Abstract

The efficiency of photovoltaic systems is greatly influenced by changes in temperature and the amount of solar radiation they receive. This innovative technology is celebrated as one of the leading sources of renewable energy, utilizing photovoltaic cells to transform sunlight directly into electrical power. Among the diverse methods utilized to boost the efficiency and productivity of solar panel systems, the Maximum Power Point Tracking (MPPT) approach emerges as the most prominent technique. The control system proposed in this scenario is adept at precisely locating and following the peak power operating zone under varying environmental conditions; however, it is crucial to understand that oscillations can result in reduced efficiency. By applying the Maximum Power Point Tracking technique, the solar cells within the designated area are optimally utilized to generate renewable energy suitable for multiple applications. A thorough compilation of various MPPT techniques, including Neural Network strategies, Perturb and Observe methods, Current Sweep approaches, Power Flow techniques, and F-logic Control systems, was diligently assembled by Trishan Esram and his team, showcasing the extensive range of available methodologies.

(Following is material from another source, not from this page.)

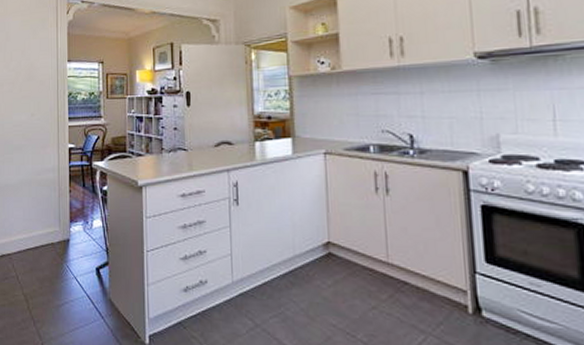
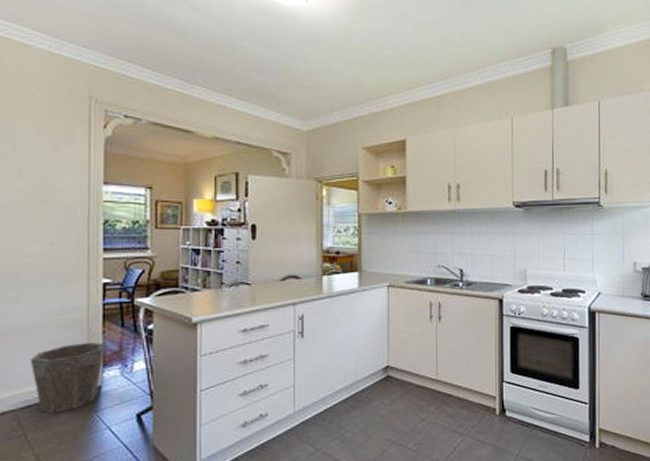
waste bin: none [19,199,72,260] -> present [30,341,106,414]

This particular research promotes the adoption of a more simplified method that incorporates adaptive threshold technology, effectively tackling the inherent challenges linked with current strategies. Moreover, it is vital to acknowledge that the operational features of photovoltaic modules are in a state of constant flux, influenced by shifts in relative humidity and changes in solar irradiance affecting the module. As a result, this creates a dynamic landscape for the MPPT of photovoltaic systems, where researchers are now tasked with adjusting to a moving target and an ever-changing reference frame. The photovoltaic MPPT control system that has been suggested in this context is crafted and developed using sophisticated simulation tools like Simulink or MATLAB, which are well-regarded in the engineering domain for their reliability. The outcomes from the modeling efforts reveal that the control system retains its effectiveness, even when light levels experience significant variations, thereby showcasing the resilience and adaptability of the proposed solution.